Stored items
******

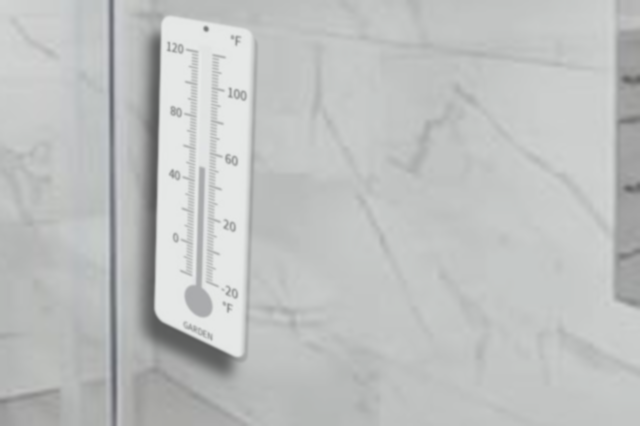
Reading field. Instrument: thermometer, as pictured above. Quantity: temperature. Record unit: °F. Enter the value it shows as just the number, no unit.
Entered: 50
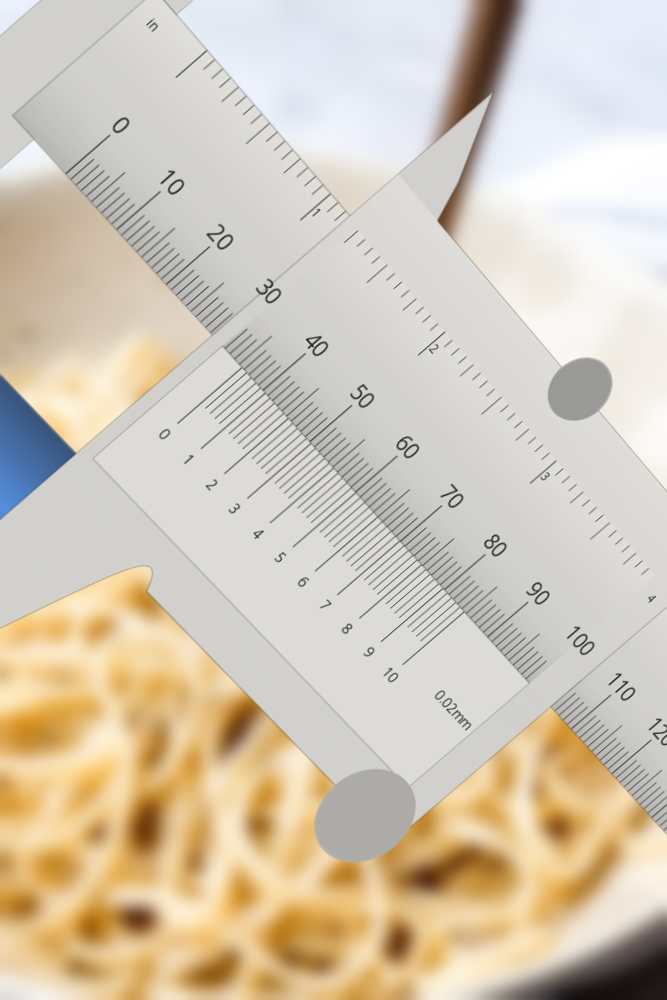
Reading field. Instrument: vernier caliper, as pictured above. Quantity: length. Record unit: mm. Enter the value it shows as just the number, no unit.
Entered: 35.6
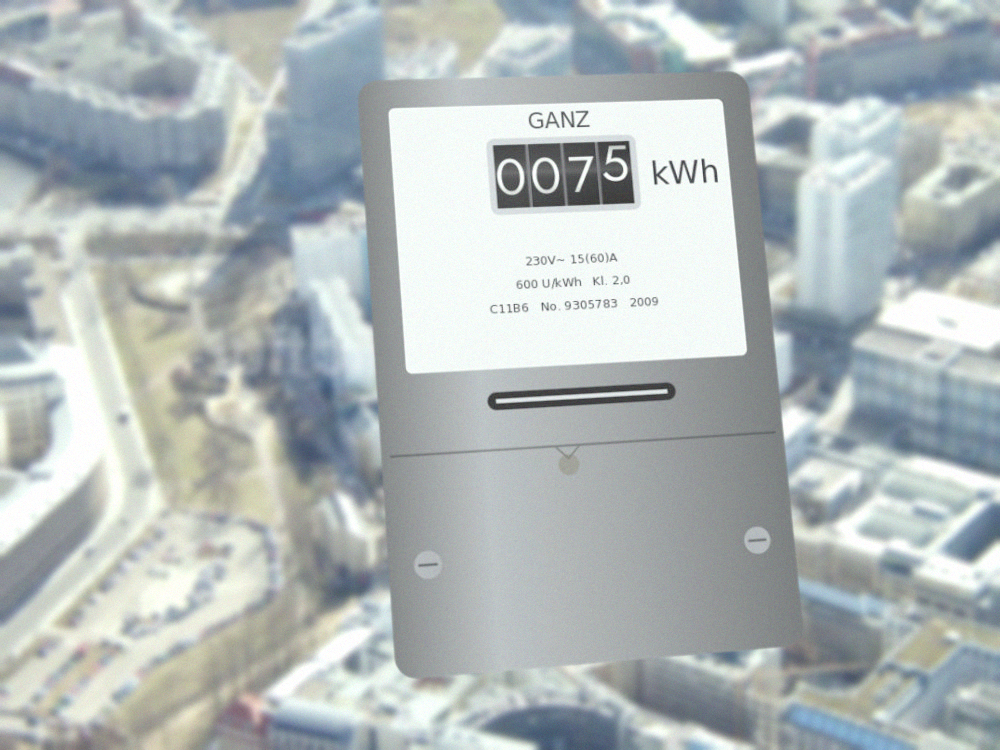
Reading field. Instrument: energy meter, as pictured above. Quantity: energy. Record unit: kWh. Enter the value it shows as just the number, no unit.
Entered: 75
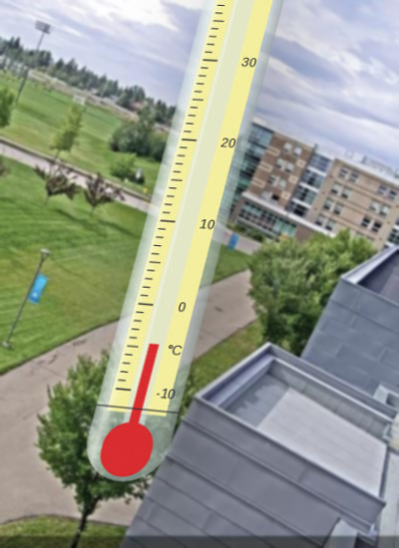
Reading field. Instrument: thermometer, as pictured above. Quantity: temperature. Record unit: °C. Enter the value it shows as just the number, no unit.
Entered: -4.5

******

◆ Work instructions ◆
Extract every line of the data above verbatim, omitting the pictures from your answer.

◆ Expected answer ◆
Reading field. Instrument: thermometer, as pictured above. Quantity: temperature. Record unit: °F. Enter the value it shows as just the number, no unit.
Entered: 50
Reading field. Instrument: vernier caliper, as pictured above. Quantity: length. Record unit: mm. Enter the value it shows as just the number, no unit.
Entered: 35.6
Reading field. Instrument: energy meter, as pictured above. Quantity: energy. Record unit: kWh. Enter the value it shows as just the number, no unit.
Entered: 75
Reading field. Instrument: thermometer, as pictured above. Quantity: temperature. Record unit: °C. Enter the value it shows as just the number, no unit.
Entered: -4.5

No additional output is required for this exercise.